9 Czym powinniśmy się kierować przy wyborze odpowiedniej dla nas techniki oddechowej?

- Przede wszystkim zdrowym rozsądkiem. Jeżeli mamy poważne problemy zdrowotne, najlepsze efekty przyniesie terapia w wyspecjalizowanym ośrodku, np. seria sesji rebirthingu. Jeżeli chodzi nam jedynie o poprawę ogólnej kondycji zdrowotnej, pozbycie się uporczywego bólu głowy czy podniesienie poziomu energii, to warto zacząć od prostszych metod.
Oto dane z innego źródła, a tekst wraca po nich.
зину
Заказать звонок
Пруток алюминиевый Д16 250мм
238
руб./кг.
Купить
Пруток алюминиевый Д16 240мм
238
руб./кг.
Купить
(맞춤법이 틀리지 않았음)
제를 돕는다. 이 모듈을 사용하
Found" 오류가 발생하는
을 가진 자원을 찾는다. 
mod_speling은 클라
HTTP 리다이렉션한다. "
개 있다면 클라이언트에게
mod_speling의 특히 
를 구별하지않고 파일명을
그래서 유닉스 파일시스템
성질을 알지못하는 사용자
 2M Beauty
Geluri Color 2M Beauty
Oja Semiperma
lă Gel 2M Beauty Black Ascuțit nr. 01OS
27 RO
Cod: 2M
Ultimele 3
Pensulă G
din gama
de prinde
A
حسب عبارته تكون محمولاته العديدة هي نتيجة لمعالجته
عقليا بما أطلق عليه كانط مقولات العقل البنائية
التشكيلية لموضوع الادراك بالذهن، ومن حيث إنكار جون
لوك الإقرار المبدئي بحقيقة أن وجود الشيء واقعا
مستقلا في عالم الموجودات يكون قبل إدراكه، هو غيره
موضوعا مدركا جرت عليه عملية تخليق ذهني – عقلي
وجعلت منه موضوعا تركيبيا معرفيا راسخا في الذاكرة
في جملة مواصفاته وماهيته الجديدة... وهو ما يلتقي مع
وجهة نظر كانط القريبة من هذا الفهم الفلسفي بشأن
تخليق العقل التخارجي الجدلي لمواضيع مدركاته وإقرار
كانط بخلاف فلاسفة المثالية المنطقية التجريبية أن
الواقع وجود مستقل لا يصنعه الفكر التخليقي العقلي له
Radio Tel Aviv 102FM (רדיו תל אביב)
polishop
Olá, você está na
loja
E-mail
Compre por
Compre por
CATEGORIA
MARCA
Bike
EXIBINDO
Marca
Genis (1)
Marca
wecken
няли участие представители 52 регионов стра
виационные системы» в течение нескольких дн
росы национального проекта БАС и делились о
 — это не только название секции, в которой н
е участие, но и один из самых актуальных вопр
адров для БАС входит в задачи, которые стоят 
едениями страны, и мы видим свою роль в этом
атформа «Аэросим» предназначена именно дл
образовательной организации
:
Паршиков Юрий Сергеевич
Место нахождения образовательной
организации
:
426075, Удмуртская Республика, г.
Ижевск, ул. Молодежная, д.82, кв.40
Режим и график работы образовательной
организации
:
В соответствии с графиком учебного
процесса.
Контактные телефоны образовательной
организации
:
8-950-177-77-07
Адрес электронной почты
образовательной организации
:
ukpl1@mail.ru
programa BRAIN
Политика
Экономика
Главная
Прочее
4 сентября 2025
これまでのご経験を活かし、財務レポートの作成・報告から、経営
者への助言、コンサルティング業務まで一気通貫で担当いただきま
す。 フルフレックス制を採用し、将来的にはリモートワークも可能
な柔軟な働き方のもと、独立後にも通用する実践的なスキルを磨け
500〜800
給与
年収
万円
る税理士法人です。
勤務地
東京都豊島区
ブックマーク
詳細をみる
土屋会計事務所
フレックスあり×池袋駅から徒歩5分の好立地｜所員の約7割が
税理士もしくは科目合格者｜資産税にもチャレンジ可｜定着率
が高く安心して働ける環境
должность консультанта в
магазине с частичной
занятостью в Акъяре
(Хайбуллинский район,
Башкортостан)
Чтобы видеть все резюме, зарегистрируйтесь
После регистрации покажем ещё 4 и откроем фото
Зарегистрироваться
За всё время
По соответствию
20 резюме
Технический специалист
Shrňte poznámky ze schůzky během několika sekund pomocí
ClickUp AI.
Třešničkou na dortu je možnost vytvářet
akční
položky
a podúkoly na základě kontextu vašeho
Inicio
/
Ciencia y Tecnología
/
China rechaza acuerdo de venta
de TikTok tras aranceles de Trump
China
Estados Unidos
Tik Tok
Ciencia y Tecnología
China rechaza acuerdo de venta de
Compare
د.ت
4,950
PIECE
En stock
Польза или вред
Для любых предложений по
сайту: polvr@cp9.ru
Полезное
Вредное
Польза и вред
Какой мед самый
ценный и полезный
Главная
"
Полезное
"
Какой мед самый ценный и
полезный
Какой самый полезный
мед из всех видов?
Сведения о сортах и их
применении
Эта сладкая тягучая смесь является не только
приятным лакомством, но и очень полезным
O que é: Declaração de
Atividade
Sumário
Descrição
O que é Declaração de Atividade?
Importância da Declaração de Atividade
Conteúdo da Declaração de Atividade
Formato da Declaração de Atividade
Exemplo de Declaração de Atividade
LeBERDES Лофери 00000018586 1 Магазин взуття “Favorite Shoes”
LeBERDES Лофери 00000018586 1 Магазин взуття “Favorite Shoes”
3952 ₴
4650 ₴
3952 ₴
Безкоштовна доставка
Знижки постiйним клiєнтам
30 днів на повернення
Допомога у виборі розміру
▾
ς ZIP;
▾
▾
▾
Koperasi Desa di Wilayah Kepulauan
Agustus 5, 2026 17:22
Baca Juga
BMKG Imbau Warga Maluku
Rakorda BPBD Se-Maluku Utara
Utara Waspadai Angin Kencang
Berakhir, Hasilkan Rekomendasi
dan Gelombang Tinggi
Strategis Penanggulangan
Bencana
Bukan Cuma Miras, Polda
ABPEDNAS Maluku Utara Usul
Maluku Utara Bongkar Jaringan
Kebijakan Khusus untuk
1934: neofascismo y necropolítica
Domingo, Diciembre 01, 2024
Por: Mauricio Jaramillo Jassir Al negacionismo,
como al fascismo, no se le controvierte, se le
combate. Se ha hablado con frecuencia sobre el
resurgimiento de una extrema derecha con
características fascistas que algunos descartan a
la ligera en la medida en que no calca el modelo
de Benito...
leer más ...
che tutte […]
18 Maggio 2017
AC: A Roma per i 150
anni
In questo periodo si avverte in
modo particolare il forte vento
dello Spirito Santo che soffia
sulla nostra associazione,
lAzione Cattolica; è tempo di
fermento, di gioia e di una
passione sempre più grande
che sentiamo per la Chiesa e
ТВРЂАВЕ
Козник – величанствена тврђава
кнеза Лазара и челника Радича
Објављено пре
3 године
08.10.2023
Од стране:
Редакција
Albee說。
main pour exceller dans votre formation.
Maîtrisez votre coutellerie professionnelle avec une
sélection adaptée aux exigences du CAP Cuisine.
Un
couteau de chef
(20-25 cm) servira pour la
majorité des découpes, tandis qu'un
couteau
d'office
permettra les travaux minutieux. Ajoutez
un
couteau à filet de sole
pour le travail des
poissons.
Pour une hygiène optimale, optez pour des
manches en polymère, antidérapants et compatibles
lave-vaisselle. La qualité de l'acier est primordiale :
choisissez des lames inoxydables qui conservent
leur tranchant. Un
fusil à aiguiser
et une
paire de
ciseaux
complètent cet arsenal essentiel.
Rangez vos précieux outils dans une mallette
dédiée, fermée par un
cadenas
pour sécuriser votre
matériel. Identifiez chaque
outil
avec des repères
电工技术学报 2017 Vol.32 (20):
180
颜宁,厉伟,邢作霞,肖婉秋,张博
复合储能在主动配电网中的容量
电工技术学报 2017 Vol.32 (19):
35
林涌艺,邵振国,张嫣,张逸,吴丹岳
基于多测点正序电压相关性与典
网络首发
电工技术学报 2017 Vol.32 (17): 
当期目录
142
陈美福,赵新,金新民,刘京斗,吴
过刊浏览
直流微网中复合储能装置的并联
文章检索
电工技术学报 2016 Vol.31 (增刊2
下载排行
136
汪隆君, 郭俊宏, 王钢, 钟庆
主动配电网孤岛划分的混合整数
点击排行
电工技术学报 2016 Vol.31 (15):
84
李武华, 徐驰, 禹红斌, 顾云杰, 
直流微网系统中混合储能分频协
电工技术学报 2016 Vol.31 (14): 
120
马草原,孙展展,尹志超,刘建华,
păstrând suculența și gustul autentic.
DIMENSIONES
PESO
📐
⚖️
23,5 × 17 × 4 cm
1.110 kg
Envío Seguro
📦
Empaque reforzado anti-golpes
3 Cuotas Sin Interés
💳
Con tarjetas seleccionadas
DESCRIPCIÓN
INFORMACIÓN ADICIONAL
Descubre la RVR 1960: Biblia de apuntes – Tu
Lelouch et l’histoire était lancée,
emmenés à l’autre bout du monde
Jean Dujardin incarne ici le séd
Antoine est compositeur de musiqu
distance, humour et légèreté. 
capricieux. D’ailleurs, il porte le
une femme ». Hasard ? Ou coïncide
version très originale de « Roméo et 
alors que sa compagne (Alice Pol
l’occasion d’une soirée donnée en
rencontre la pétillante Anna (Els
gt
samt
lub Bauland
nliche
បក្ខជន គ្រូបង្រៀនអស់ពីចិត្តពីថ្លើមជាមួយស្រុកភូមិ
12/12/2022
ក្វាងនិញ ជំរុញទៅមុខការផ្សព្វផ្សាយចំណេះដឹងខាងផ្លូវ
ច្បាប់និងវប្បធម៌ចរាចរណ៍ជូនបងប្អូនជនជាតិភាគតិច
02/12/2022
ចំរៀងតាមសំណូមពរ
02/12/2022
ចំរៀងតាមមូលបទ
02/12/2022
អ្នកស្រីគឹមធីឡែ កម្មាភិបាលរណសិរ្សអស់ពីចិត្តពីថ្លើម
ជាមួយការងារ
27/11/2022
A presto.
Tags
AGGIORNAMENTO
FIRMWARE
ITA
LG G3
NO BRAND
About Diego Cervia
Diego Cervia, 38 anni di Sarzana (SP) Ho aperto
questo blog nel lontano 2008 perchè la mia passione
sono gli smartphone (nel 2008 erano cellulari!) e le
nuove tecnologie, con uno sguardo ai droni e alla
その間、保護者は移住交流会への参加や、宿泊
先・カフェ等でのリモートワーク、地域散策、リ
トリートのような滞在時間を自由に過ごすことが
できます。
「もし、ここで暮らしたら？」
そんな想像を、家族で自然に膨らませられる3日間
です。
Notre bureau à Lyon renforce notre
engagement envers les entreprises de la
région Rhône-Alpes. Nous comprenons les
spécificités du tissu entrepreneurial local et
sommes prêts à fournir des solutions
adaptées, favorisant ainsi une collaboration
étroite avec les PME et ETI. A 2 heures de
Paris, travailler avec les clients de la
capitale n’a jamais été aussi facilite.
Krótkie ćwiczenia oddechowe, które możemy wykonać samodzielnie w domu, naprawdę przynoszą efekty. Dodatkowo, jakość naszego oddychania poprawimy, ćwicząc mięśnie klatki piersiowej.

Uwaga! Powyższa porada jest jedynie sugestią i nie może zastąpić wizyty u specjalisty. Pamiętaj, że w przypadku problemów ze zdrowiem należy bezwzględnie skonsultować się z lekarzem!